Perhaps one could say the same for the use of big data.
Advances in big data technology are certainly marvelous, but have reached the point of privacy invasion. Overt surveillance from CCTV, body cameras and drones, along with advances in facial recognition pry into our lives to an unacceptable point. Just last year, in the U.K., the government’s CCTV watchdog warned that the privacy of the public was “at risk of being invaded on a mass scale.”
And what about our behavior online? You might not care if you go on Amazon to buy a toaster and the site suggests a few food processors you might like, based on your buying history. But what if you went to another site and bought something more personal, like Viagra? Would you want to be spammed with potentially embarrassing emails and ads about erectile dysfunction? Not likely.
“Brands are losing trust when it comes to data,” said Klaus Heuser, founder of Sooloox. “Customers are looking for more transparent models. They know data is being harvested, and in many ways, they’re OK with it where it fulfills a specific need. They just want control over it.”
As recent events have illustrated, with a German court finding Facebook guilty of abusing personal data, wrongful usage can cause massive problems and create general unrest among internet users.
Yet, regulating the big data industry is not as simple as it may seem. The utilization of it employs millions of people. Just think about the data scientists themselves. Ten years ago that job title didn’t even exist and today, it’s one of the most sought-after skill sets. Plus, big data enables businesses to sell more products, which also keeps more people in jobs.
So how should businesses be using big data in an ethical way that respects everyone’s privacy, while still maintaining optimum sales? Here are three ideas:
1. Shifting company mindset
Corporate responsibility should be instilled in a company’s culture. By making trustworthiness one of your company’s core principals, it will be easier to make tough calls as it pertains to the use of customer data.

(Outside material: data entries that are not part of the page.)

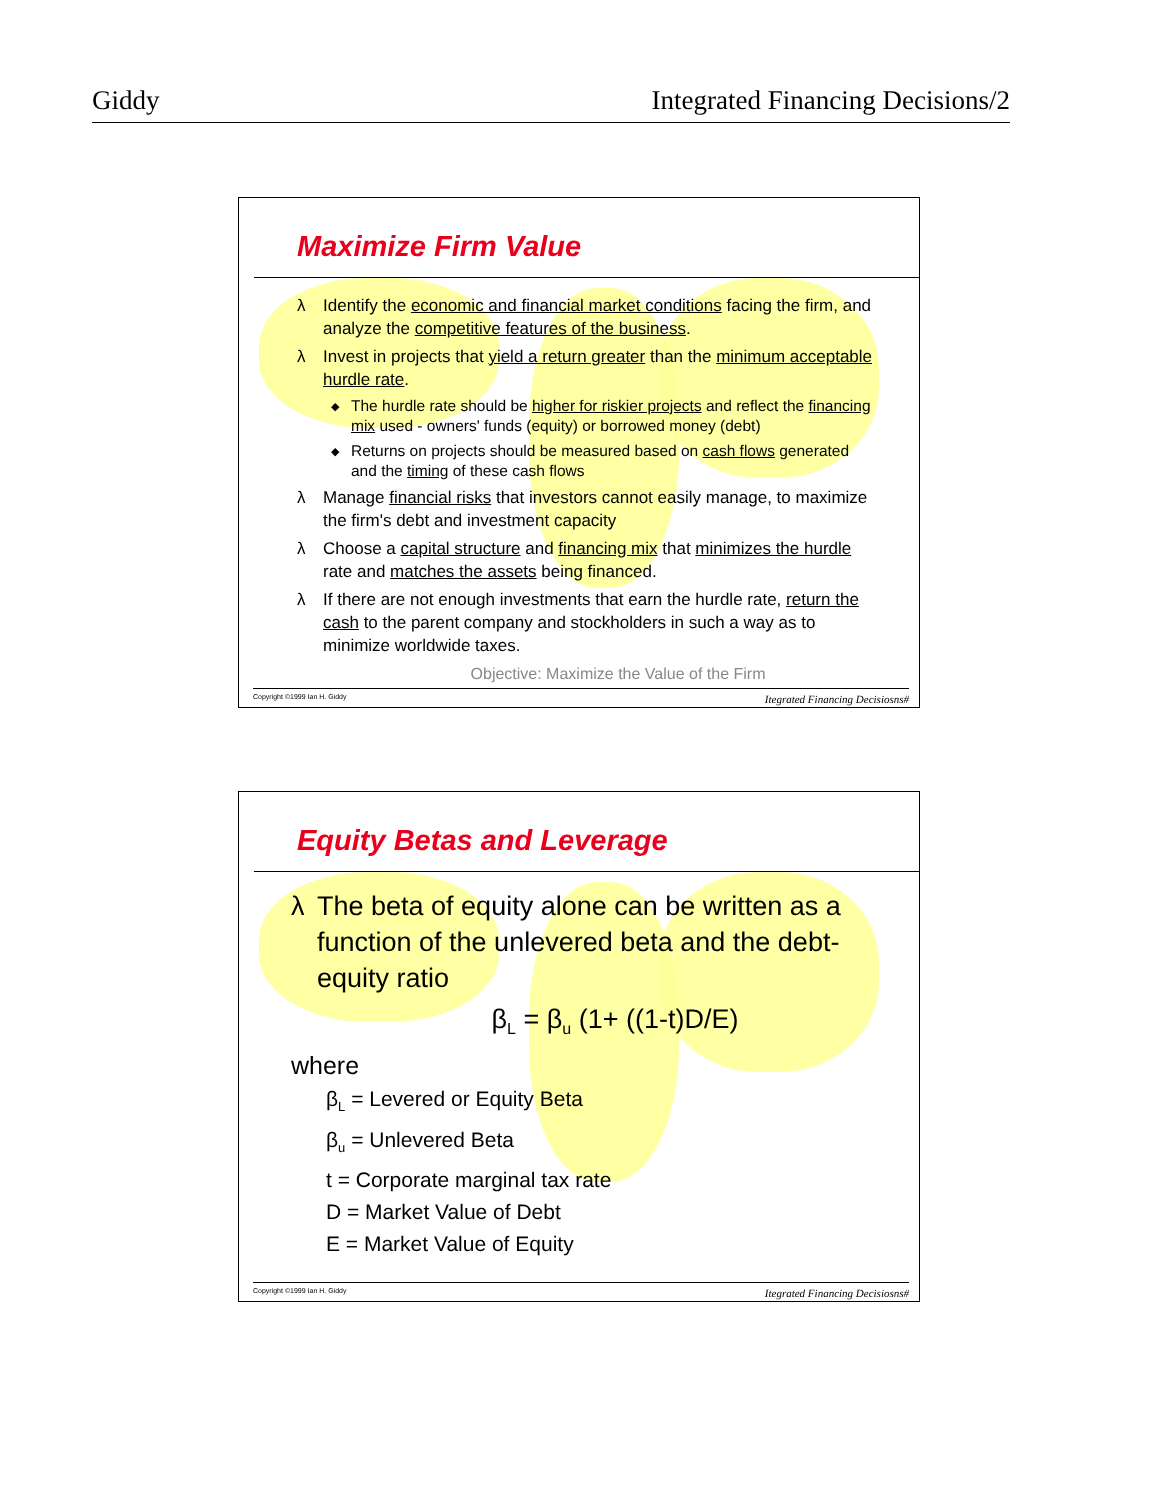Giddy Integrated Financing Decisions/2
Maximize Firm Value
λ Identify the economic and financial market conditions facing the firm, and analyze the competitive features of the business.
λ Invest in projects that yield a return greater than the minimum acceptable hurdle rate.
◆ The hurdle rate should be higher for riskier projects and reflect the financing mix used - owners' funds (equity) or borrowed money (debt)
◆ Returns on projects should be measured based on cash flows generated and the timing of these cash flows
λ Manage financial risks that investors cannot easily manage, to maximize the firm's debt and investment capacity
λ Choose a capital structure and financing mix that minimizes the hurdle rate and matches the assets being financed.
λ If there are not enough investments that earn the hurdle rate, return the cash to the parent company and stockholders in such a way as to minimize worldwide taxes.
Objective: Maximize the Value of the Firm
Copyright ©1999 Ian H. Giddy Itegrated Financing Decisiosns#
Equity Betas and Leverage
λ The beta of equity alone can be written as a function of the unlevered beta and the debt-equity ratio
β<sub>L</sub> = β<sub>u</sub> (1+ ((1-t)D/E)
where
β<sub>L</sub> = Levered or Equity Beta
β<sub>u</sub> = Unlevered Beta
t = Corporate marginal tax rate
D = Market Value of Debt
E = Market Value of Equity
Copyright ©1999 Ian H. Giddy Itegrated Financing Decisiosns#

“We think of this responsibility as the building blocks of trust between the customer and the business,” said Patel. “If there is a breach of this trust, all the dollars that marketers spend acquiring customers dissipates. In addition to the ethical arguments for respecting privacy, it just makes good business sense to do so.”
2.Utilizing privacy technology
The solution to problems with technology is often other technology. Some experts are suggesting that blockchain could be a solution to solving privacy problems, since the technology is basically a decentralized ledger with no single point of ownership. Companies would no longer be able to buy and sell consumer data, since they would cease to have ownership of it.
“The ad-supported content model is not working,” said Heuser. “While industry folks are pointing fingers at Facebook for a breach of trust, brands and marketers need to recognize their own responsibility to use data with discretion. Facebook is only one part of a broken ecosystem that blockchain is uniquely poised to fix.”
Blockchain technology itself may or may not be the solution, but many can agree that a better system needs to be created to keep everyone honest.
3. Being transparent
Most people utilize free services on the internet without realizing that they are giving away their personal data in the process. Perhaps companies feel that they are providing a free service, so it’s only fair they get the data with which to make money off of. Which seems logical, as long as the user is aware. One solution then, could be better communication: understanding what data customers are OK with giving and what they are not.
Because brands are clamoring for targeted information, companies like IBM with their Personality Insights service can create detailed profiles on us, tracking our online habits and revealing aspects of our personalities. While those on the inside may claim to deliver a better customer experience, by serving us with targeted information and advertisements based on our interests; just imagine this level of detail being used against us. Insurance companies, future employers, credit checkers … the list could be potentially long.
With great power comes great responsibility, as Uncle Ben from Spiderman would say. It’s fundamental that brands and regulators ensure that consumers are aware of how their data is used and allowed to opt in or out.
At the end of the day, it’s not big data technology that is bad – it’s how we use it. And because the technology is relatively new and continuing to evolve, the most efficient regulations have not been put in place. It’s important for businesses to maintain an ongoing dialogue about this issue and stay vigilant to keep a healthy relationship with their customers.